Elle veut en tout cas définir des secteurs où cet usage serait considéré toujours comme à haut risque « notamment du point de vue de la protection de la sécurité, des droits des consommateurs et des droits fondamentaux ». Santé, transports, énergie et certains pans du secteur public sont à l’index, comme les cas où l’IA peut provoquer des conséquences importantes sur les droits des personnes physiques ou morales (emploi, etc.).

Sécurité et responsabilité 

En complément de ce livre blanc, la Commission a publié un rapport « sur les conséquences de l’intelligence artificielle, de l’internet des objets et de la robotique sur la sécurité et la responsabilité ».

Elle tente, plutôt que de définir ce secteur, d’en signaler les spécificités. « Ces technologies peuvent associer connectivité, autonomie et dépendance aux données pour exécuter des tâches avec peu d’intervention humaine, voire aucune, pour le contrôle ou la supervision ». Les systèmes sont parfois capables d’améliorer leurs propres performances « grâce à l’apprentissage par l’expérience ». Autres signes, une myriade d’opérateurs, une opacité, des systèmes susceptibles de nombreuses mises à jour après mise sur le marché.

En 2019, la Commission avait déjà suggéré que ces systèmes d’IA intègrent « des mécanismes de sécurité par conception et de sûreté permettant d’en vérifier l’innocuité à chaque étape, en tenant compte de la sécurité physique et mentale de toutes les personnes concernées ».

Dans le présent rapport, une certitude : le cadre européen relatif à la sécurité des produits « a été en grande partie élaboré avant l’émergence des technologies numériques telles que l’IA, l’internet des objets ou la robotique ». Comme le rappelait Cédric Villani dans son rapport : « la loi ne peut pas tout, entre autres car le temps du droit est bien plus long que celui du code ».

Certes, le concept de sécurité est très large, mais la Commission estime judicieux de prévoir des dispositions plus explicites pour assurer la sécurité juridique des consommateurs.

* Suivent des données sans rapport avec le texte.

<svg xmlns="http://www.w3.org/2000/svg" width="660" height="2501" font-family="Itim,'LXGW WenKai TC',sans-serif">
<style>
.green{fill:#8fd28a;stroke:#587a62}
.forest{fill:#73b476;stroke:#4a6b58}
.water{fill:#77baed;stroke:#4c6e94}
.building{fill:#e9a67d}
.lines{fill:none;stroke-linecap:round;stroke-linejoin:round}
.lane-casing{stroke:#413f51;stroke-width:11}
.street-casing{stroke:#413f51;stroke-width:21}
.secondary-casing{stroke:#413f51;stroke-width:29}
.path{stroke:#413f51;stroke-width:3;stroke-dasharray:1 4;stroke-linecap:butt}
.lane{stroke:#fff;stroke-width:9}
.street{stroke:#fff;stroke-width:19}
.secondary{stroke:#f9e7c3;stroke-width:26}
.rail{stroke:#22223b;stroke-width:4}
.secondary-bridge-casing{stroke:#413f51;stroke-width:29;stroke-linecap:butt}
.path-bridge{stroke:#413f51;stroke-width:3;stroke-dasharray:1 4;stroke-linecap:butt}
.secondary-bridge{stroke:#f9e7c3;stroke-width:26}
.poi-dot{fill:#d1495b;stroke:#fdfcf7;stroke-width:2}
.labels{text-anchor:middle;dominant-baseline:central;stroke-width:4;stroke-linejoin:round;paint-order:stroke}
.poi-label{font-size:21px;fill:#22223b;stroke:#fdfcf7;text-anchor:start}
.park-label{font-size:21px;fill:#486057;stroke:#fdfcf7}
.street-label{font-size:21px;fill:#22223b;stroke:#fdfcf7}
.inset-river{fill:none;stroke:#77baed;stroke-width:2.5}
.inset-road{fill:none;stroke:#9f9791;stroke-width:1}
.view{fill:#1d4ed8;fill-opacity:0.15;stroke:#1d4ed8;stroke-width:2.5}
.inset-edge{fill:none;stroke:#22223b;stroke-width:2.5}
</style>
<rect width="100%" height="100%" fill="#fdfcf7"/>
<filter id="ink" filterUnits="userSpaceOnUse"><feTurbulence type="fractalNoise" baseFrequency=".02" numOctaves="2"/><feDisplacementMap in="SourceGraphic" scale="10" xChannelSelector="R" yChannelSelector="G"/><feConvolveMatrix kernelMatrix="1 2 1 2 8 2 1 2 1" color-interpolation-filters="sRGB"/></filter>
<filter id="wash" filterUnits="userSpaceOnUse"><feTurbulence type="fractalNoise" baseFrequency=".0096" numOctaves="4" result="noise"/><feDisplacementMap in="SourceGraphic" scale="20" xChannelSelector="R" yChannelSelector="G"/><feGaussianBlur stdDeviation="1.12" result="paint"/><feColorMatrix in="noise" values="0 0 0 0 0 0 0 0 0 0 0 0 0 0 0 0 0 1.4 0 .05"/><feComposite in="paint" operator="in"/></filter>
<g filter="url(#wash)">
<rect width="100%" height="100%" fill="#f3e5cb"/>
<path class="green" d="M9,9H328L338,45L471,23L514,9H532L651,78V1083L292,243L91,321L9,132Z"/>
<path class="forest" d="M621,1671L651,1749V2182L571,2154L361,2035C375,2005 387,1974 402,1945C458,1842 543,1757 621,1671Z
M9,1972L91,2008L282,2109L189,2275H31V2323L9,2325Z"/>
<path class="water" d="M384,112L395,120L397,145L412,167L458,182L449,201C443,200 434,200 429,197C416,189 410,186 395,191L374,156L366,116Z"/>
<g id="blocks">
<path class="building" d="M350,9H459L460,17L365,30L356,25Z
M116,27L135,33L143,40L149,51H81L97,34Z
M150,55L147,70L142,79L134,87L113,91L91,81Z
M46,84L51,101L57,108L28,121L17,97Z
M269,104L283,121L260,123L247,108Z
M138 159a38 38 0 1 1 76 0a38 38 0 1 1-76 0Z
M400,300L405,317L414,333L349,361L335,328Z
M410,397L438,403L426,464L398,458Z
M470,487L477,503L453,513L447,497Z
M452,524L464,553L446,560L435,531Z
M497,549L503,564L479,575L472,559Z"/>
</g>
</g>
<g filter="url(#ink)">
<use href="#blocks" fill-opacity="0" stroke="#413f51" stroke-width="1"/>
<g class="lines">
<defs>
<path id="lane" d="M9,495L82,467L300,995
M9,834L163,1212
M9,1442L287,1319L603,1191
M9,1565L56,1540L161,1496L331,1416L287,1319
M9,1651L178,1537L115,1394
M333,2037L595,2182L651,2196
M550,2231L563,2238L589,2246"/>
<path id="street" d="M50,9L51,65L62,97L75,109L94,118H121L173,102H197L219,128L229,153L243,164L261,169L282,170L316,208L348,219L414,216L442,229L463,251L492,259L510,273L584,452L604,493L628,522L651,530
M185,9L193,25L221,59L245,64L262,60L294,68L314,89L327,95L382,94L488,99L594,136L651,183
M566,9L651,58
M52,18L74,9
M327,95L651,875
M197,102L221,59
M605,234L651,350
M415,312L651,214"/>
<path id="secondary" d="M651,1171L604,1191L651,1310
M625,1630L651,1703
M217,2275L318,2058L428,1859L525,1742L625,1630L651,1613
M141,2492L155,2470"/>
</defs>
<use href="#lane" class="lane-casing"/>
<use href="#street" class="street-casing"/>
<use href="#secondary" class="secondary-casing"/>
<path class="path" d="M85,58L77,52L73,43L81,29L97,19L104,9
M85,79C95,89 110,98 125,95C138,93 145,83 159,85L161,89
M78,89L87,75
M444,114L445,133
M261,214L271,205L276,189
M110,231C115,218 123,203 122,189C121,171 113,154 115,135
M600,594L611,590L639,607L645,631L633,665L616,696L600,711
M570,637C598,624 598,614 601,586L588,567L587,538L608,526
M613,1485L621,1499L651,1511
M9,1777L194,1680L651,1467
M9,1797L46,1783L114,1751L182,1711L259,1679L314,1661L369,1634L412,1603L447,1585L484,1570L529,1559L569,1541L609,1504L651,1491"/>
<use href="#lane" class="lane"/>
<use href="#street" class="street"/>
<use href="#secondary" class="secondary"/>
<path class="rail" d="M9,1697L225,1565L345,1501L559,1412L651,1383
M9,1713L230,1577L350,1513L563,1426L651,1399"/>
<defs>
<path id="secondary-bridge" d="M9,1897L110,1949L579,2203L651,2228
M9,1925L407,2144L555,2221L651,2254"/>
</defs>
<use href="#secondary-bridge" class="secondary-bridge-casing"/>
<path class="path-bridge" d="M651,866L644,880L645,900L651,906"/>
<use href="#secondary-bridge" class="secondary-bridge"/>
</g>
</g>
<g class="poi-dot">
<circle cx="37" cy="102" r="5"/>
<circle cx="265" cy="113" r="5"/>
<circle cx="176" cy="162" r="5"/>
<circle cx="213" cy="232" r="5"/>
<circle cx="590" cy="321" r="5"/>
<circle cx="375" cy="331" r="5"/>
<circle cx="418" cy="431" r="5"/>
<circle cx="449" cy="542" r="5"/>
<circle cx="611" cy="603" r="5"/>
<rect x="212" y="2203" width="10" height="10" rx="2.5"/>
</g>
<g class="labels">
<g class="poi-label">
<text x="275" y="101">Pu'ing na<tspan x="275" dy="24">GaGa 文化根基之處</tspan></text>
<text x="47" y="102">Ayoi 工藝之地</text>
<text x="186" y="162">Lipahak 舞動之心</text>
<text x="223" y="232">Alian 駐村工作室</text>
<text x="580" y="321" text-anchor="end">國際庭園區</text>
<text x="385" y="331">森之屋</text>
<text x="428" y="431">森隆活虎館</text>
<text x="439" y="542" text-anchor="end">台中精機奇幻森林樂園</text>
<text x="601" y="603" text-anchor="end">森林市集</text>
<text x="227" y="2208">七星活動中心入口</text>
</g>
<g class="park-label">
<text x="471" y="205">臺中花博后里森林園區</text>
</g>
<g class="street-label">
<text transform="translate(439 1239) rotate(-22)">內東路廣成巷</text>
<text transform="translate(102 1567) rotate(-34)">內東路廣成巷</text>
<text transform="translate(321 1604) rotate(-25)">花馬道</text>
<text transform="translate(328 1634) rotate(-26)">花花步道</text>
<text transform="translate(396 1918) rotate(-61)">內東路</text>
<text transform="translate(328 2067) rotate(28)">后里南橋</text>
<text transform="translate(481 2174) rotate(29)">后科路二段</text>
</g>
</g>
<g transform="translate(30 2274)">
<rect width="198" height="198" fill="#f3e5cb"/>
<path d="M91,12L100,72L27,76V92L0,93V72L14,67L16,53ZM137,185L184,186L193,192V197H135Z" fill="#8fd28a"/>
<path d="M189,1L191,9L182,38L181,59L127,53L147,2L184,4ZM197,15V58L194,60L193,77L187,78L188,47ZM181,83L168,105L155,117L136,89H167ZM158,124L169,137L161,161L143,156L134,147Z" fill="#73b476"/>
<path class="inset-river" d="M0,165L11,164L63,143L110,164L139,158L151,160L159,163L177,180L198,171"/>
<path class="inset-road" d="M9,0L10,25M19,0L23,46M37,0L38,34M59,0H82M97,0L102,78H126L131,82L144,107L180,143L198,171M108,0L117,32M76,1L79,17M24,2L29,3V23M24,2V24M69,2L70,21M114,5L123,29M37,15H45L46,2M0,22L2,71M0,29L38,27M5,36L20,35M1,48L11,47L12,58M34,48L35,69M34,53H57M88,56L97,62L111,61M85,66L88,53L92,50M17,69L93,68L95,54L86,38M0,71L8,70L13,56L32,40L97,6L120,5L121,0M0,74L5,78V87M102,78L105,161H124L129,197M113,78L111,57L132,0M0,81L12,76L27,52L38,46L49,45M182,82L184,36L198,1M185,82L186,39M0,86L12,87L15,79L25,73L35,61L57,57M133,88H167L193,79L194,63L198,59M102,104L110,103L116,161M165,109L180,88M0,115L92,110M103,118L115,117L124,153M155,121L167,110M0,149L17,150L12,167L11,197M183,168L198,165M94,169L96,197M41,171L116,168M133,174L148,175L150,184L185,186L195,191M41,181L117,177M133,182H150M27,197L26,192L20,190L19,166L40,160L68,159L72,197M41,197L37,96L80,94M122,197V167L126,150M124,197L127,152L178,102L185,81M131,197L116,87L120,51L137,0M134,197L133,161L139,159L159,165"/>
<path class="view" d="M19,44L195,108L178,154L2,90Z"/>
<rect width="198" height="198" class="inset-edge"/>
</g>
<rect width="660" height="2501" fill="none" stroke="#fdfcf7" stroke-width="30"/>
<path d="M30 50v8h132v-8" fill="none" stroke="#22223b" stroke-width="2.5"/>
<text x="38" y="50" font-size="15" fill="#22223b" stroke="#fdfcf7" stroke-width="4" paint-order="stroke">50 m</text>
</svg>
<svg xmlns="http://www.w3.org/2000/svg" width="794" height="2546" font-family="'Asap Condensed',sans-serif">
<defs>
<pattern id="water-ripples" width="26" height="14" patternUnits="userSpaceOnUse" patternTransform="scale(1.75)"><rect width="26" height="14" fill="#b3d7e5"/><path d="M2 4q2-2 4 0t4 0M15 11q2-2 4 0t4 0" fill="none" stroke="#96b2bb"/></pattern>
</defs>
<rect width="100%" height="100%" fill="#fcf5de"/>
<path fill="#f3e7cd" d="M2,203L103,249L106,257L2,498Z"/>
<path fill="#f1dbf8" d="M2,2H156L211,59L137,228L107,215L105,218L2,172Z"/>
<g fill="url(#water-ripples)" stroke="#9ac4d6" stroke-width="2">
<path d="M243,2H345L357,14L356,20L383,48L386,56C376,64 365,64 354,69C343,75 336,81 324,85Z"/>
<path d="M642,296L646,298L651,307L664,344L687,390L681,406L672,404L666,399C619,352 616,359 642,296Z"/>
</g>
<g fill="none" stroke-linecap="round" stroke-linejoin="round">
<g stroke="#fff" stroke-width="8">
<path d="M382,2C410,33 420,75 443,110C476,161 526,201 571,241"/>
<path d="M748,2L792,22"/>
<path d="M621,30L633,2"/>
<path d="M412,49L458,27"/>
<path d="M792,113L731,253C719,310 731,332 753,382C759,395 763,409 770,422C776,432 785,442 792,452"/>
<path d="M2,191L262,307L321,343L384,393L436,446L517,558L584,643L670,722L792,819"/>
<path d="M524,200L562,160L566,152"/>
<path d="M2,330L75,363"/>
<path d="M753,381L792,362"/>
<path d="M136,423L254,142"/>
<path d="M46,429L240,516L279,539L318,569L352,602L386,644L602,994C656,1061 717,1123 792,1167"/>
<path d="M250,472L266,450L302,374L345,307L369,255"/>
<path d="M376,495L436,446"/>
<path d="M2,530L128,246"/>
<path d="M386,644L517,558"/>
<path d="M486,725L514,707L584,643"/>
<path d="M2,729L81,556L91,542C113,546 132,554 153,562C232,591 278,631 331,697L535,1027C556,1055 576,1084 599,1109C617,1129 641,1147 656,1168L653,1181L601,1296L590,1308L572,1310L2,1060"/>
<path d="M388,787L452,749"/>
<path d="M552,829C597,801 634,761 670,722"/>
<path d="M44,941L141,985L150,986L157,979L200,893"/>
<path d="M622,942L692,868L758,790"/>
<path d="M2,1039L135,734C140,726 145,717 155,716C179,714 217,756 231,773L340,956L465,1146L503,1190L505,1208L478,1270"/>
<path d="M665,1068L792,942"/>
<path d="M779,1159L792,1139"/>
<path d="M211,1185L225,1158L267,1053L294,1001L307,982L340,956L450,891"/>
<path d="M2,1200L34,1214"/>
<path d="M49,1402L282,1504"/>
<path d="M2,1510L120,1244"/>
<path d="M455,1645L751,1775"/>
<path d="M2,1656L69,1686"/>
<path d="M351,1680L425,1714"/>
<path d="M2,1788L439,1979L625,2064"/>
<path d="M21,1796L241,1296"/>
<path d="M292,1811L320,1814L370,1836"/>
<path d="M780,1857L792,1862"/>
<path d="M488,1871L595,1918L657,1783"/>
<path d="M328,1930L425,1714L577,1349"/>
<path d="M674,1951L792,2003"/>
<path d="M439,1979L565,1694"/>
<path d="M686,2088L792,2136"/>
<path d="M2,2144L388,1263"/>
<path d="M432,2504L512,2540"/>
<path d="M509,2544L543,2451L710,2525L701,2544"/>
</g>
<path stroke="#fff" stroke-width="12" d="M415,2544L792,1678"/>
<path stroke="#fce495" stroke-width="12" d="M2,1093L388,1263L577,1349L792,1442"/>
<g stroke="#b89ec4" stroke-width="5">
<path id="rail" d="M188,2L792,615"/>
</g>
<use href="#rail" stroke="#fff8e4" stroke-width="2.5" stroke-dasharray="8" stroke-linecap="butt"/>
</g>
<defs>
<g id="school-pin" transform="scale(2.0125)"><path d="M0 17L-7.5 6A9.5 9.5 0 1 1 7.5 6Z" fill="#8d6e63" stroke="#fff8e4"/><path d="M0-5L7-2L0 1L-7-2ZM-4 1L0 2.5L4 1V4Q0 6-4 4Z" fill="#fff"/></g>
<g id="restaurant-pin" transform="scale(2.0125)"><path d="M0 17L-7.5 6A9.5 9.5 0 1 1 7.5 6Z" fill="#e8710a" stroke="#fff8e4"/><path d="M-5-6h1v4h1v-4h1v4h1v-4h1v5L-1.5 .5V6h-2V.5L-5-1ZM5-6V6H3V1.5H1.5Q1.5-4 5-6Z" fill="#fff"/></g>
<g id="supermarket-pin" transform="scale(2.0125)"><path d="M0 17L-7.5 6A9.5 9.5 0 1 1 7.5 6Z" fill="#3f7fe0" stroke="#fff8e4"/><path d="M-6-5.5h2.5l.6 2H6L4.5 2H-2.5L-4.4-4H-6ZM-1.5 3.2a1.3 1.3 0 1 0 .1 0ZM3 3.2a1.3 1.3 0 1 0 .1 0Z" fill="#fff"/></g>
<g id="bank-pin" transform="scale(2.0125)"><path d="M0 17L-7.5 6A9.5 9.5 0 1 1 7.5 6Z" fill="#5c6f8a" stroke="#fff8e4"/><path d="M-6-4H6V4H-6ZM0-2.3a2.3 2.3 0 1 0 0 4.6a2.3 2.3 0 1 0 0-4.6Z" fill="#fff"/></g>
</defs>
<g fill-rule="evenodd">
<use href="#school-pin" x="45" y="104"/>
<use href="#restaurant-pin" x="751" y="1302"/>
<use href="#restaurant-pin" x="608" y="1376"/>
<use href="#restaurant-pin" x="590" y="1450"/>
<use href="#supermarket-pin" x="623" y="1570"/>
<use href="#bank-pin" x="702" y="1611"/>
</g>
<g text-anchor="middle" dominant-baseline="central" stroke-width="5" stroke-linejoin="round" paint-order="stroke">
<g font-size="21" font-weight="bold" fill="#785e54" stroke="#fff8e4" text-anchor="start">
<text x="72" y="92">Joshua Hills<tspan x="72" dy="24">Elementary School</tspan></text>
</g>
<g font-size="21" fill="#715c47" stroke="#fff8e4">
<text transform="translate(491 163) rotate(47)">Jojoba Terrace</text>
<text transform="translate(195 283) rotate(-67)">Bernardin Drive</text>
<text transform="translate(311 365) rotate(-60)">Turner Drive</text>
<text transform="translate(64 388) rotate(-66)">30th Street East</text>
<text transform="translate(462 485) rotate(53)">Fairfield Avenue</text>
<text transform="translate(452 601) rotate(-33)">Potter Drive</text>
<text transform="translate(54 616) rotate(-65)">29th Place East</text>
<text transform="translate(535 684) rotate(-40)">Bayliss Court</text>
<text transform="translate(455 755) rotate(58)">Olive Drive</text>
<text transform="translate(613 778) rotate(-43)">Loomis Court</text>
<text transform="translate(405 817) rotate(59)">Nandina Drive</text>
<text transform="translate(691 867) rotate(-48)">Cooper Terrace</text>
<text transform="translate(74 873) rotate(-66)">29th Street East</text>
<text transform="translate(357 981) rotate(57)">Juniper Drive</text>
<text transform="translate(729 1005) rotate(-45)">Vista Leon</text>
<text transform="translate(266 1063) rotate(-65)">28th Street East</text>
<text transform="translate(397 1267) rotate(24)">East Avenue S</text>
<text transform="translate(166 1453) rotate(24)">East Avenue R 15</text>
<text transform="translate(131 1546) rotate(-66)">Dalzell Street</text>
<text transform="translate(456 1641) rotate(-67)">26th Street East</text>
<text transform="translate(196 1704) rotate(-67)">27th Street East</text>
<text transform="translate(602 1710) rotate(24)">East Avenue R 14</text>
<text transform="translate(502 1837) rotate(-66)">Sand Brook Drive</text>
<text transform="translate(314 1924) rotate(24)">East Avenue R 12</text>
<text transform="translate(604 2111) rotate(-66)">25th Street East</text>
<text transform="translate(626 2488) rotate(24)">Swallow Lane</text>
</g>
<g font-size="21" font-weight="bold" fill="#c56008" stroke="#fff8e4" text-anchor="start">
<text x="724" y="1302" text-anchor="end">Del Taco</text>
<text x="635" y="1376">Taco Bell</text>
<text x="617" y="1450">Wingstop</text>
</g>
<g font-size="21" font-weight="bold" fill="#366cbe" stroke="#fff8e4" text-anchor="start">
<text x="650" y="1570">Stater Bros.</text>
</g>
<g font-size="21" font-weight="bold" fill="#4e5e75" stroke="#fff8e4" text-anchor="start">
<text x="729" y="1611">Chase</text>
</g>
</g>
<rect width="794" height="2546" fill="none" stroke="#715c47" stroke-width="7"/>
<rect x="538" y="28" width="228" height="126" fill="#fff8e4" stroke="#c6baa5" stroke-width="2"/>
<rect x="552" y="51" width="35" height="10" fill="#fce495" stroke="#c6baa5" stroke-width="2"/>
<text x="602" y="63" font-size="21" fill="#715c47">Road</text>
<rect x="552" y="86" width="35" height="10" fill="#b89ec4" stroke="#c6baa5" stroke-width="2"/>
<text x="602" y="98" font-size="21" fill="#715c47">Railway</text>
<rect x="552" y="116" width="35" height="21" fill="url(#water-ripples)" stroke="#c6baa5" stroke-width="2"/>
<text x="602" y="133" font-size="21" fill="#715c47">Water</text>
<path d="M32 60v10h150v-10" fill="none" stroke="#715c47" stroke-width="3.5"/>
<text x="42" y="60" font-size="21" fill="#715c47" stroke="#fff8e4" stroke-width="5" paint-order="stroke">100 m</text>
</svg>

L’évaluation des risques devrait en tout cas être réalisée non seulement avant la mise sur le marché, mais également lors des mises à jour, pendant toute la durée de vie du système. Inversement, « le fait de ne pas effectuer ces mises à jour pourrait potentiellement être considéré comme une négligence concurrente de la part de la personne lésée et donc réduire la responsabilité du producteur ».

Sur les menaces pesant sur la santé, les textes pourraient à son goût être plus précis en particulier sur la santé mentale « des utilisateurs résultant, par exemple, de leur collaboration avec des robots humanoïdes et des systèmes d’IA, à la maison ou dans les environnements de travail ». À titre d’exemple, « les fabricants de robots qui interagissent avec les personnes âgées devraient tenir compte de ces facteurs afin de prévenir les risques pour la santé mentale ».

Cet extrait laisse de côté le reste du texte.